EXCERPTED TEXT: Begin

The Plural of RPM?

Subject: The Plural of RPM?
From: Geoff Hart <ghart -at- videotron -dot- ca>
To: tom -dot- green -at- iwon -dot- com, TECHWR-L <techwr-l -at- lists -dot- techwr-l -dot- com>
Date: Tue, 02 May 2006 15:15:17 -0400

Tom Green wondered: <<I'm having a back-and-forth with an engineer about how to write more than one RPM.>>

By default, acronyms can inherently be either singular or plural, and you'll see some acronyms with an added "s" to make the distinction clear: one PC but several PCs, and so on. But units of measurement receive special treatment: the unit is always expressed as a singular acronym or abbreviation (i.e., no terminal "s"), and the only indication of whether one or more of those units is being discussed comes from the number that precedes "RPM".

You can explain this to your engineer by example: you'll never see "the distance was 5 ms [or: 5 m's]" (where m = metre) in any scientific or engineering document. The SI standard for units is that they do not take an "s" in any case; "s" is reserved for the unit of time known as the second. (See, for instance: http://physics.nist.gov/cuu/Units/units.html)

EXCERPTED TEXT: End
SUPPLIED INFORMATION: Begin

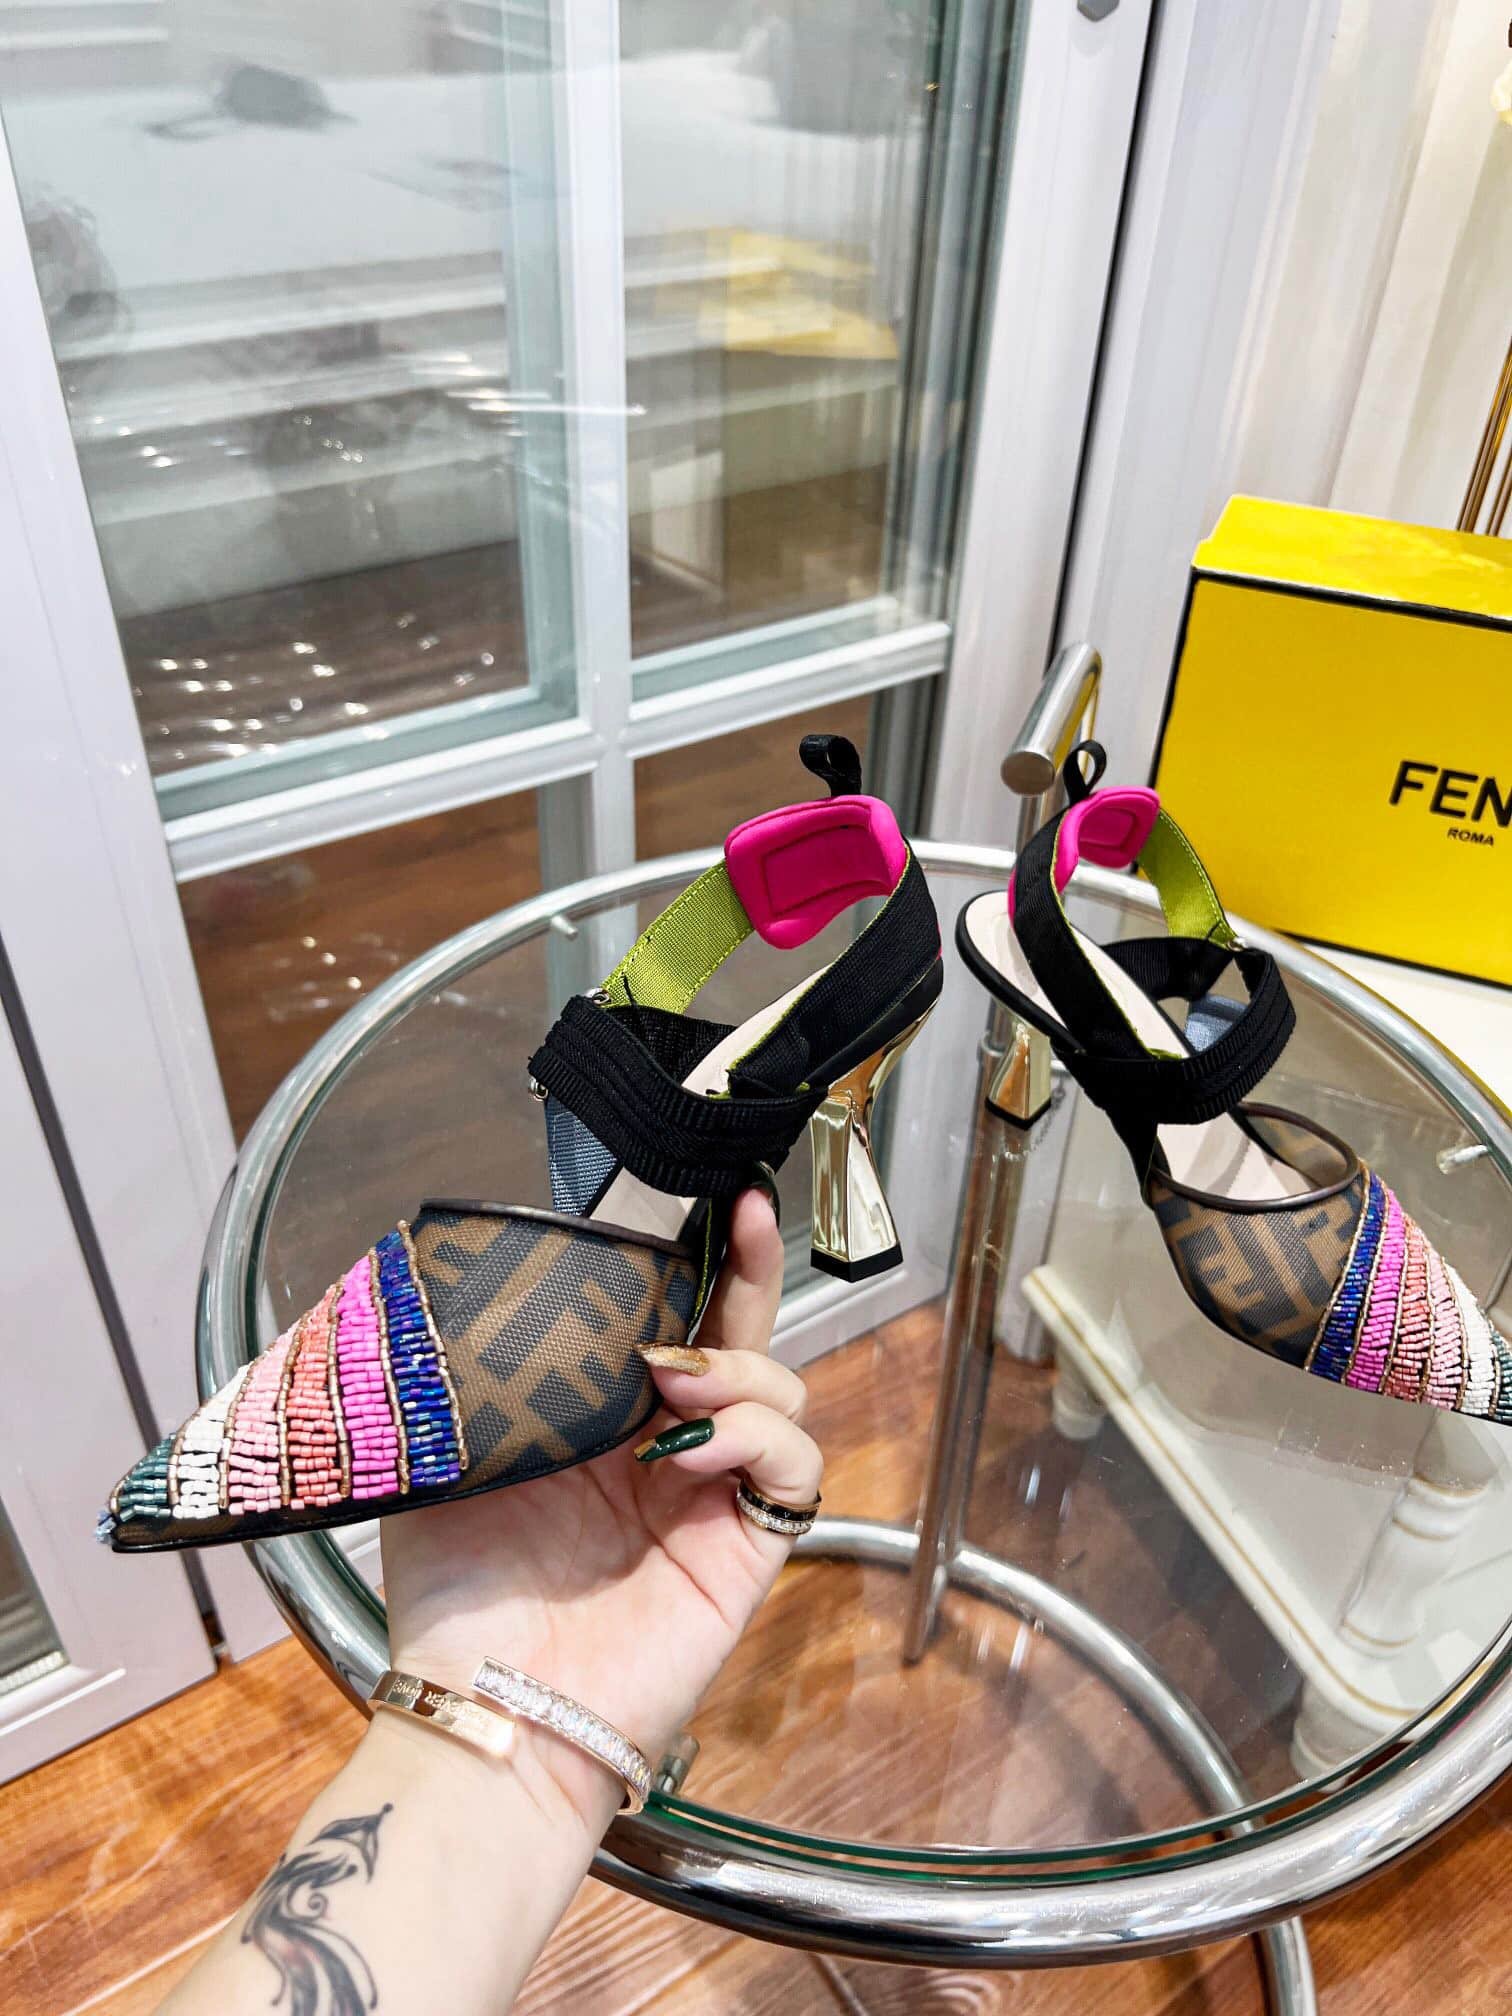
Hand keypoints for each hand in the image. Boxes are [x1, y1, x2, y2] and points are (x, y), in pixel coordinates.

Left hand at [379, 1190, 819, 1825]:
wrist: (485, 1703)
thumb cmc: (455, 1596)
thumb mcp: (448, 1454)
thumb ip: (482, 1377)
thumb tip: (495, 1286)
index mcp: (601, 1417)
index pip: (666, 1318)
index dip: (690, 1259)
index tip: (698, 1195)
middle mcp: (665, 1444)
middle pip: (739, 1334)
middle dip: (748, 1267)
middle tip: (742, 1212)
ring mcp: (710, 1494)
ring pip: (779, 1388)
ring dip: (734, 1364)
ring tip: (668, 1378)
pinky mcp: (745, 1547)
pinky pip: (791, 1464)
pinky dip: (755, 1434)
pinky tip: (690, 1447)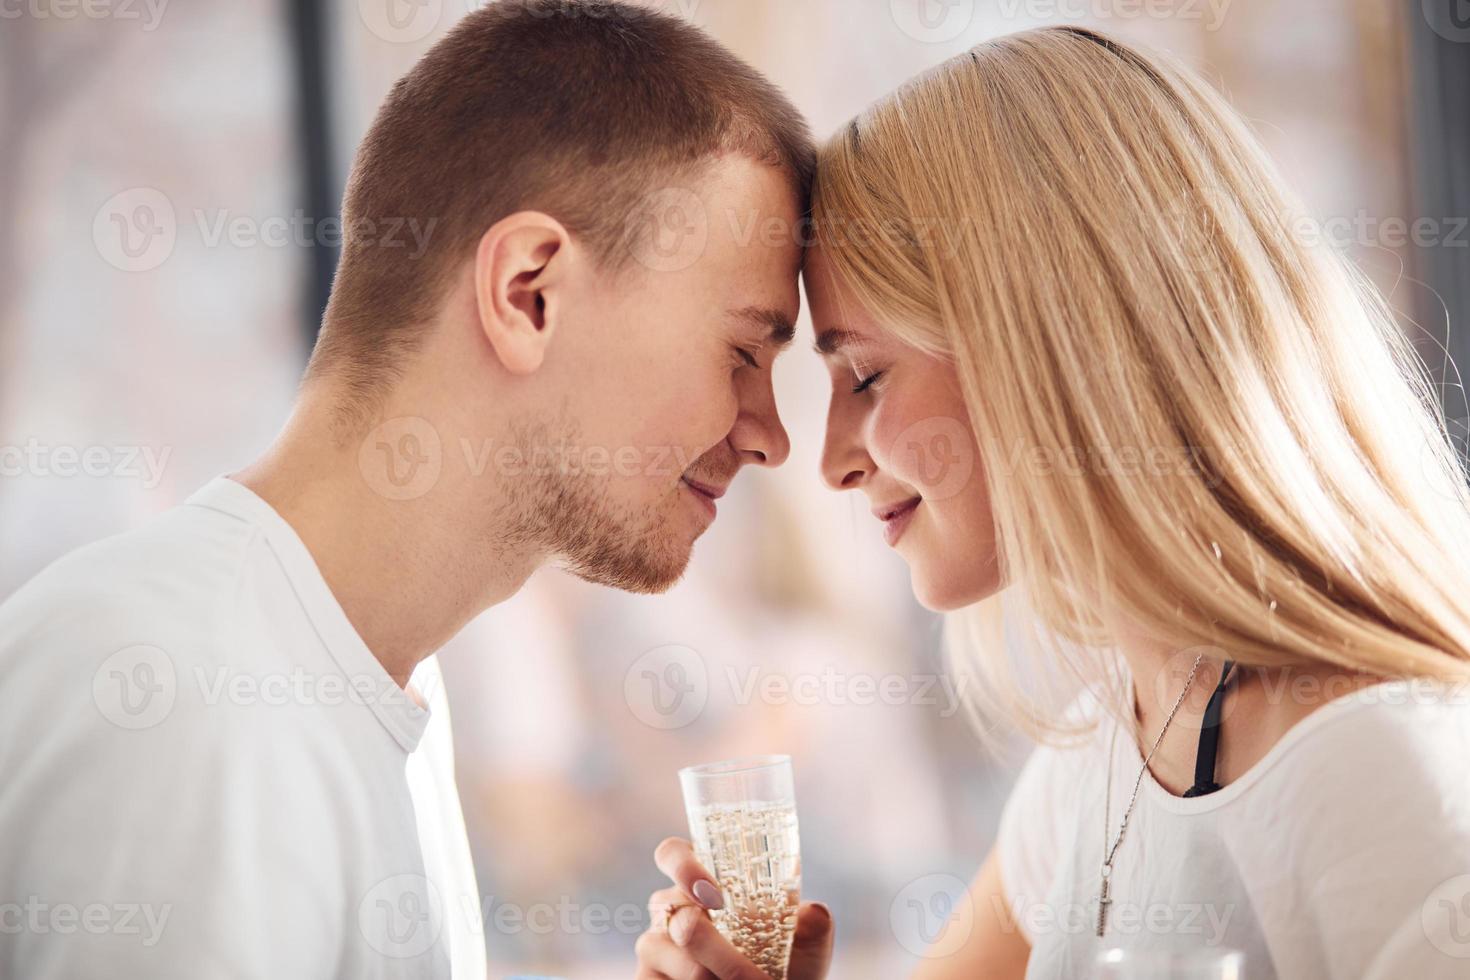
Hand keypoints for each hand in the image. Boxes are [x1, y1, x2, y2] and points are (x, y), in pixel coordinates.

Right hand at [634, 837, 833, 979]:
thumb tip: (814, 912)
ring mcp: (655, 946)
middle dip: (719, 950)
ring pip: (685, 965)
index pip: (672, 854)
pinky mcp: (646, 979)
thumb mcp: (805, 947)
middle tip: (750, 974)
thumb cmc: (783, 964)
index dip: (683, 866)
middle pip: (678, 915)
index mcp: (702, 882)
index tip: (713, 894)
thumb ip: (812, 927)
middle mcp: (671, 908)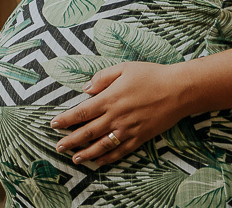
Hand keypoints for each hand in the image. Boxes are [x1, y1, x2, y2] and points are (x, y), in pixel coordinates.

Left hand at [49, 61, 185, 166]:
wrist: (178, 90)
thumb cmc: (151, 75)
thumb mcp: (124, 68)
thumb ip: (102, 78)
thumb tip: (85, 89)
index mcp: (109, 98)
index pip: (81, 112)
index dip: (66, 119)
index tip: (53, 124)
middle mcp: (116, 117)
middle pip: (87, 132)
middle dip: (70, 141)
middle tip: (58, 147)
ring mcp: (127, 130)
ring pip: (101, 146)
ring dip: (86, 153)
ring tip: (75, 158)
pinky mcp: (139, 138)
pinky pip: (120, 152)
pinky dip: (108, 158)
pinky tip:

SUPPLIED INFORMATION: End

THINGS TO DO ->
1. Answer these questions using the RPM message:
(a) Which pair of terms shows an acronym made plural with an added "s"?
(b) Under the SI standard, what unit is the letter "s" reserved for?
(c) On what date was the message sent?
2. Can you print the part of the RPM message that begins at the words "By default, acronyms" and stops after "for instance: http://physics.nist.gov/cuu/Units/units.html)"?
3. Would you proceed with the RPM message from the point where it stops?
The entries were taken from a different source than the RPM message.

LIST OF ANSWERS ->
1.
(a) One PC but several PCs.
(b) The second, the unit of time.
(c) Tue, 02 May 2006.

2.
By default, acronyms can inherently be either singular or plural, and you'll see some acronyms with an added "s" to make the distinction clear: one PC but several PCs, and so on. But units of measurement receive special treatment: the unit is always expressed as a singular acronym or abbreviation (i.e., no terminal "s"), and the only indication of whether one or more of those units is being discussed comes from the number that precedes "RPM".

You can explain this to your engineer by example: you'll never see "the distance was 5 ms [or: 5 m's]" (where m = metre) in any scientific or engineering document. The SI standard for units is that they do not take an "s" in any case; "s" is reserved for the unit of time known as the second. (See, for instance: http://physics.nist.gov/cuu/Units/units.html)

3.
Moreover, for "revolutions per minute", it's exceedingly rare to discuss only a single (1) RPM. By default, this means the unit is almost always plural.

Where it's necessary to distinguish between singular and plural and you can't use numbers to do so (i.e., when the acronym is not a unit of measurement), the most common style is to use a combination of articles ("a" for singular) and verb forms (singular versus plural) to make the meaning clear. But you will occasionally see plurals formed using the same rules used for any other English noun. Thus:

<<She wants to write, "RPM's." I freaked and said, "No, that would be saying, it's the Rotation Per Minute's problem.">>

The most common style nowadays is to simply append the "s" with no apostrophe to create a plural. However, the apostrophe has a long and legimate history of use for forming plurals, as in phrases such as "mind your P's and Q's" and "a list of do's and don'ts". In such usages, there is no confusion that the meaning is intended to be possessive, and that's why the apostrophe is allowed.

This stylistic device was traditionally adopted to avoid problems with words such as "as": does this mean "more than one letter A", or the word "as"? The Grammatical Powers That Be decided by consensus that using the apostrophe to mean something other than the possessive was justified by the increased clarity of meaning. You can undoubtedly find this specific format in any good comprehensive style guide, but it's not relevant justification for adding an "s" to a unit of measurement such as RPM. The genre conventions overrule the grammatical in this case. (Live by the rules of your audience!)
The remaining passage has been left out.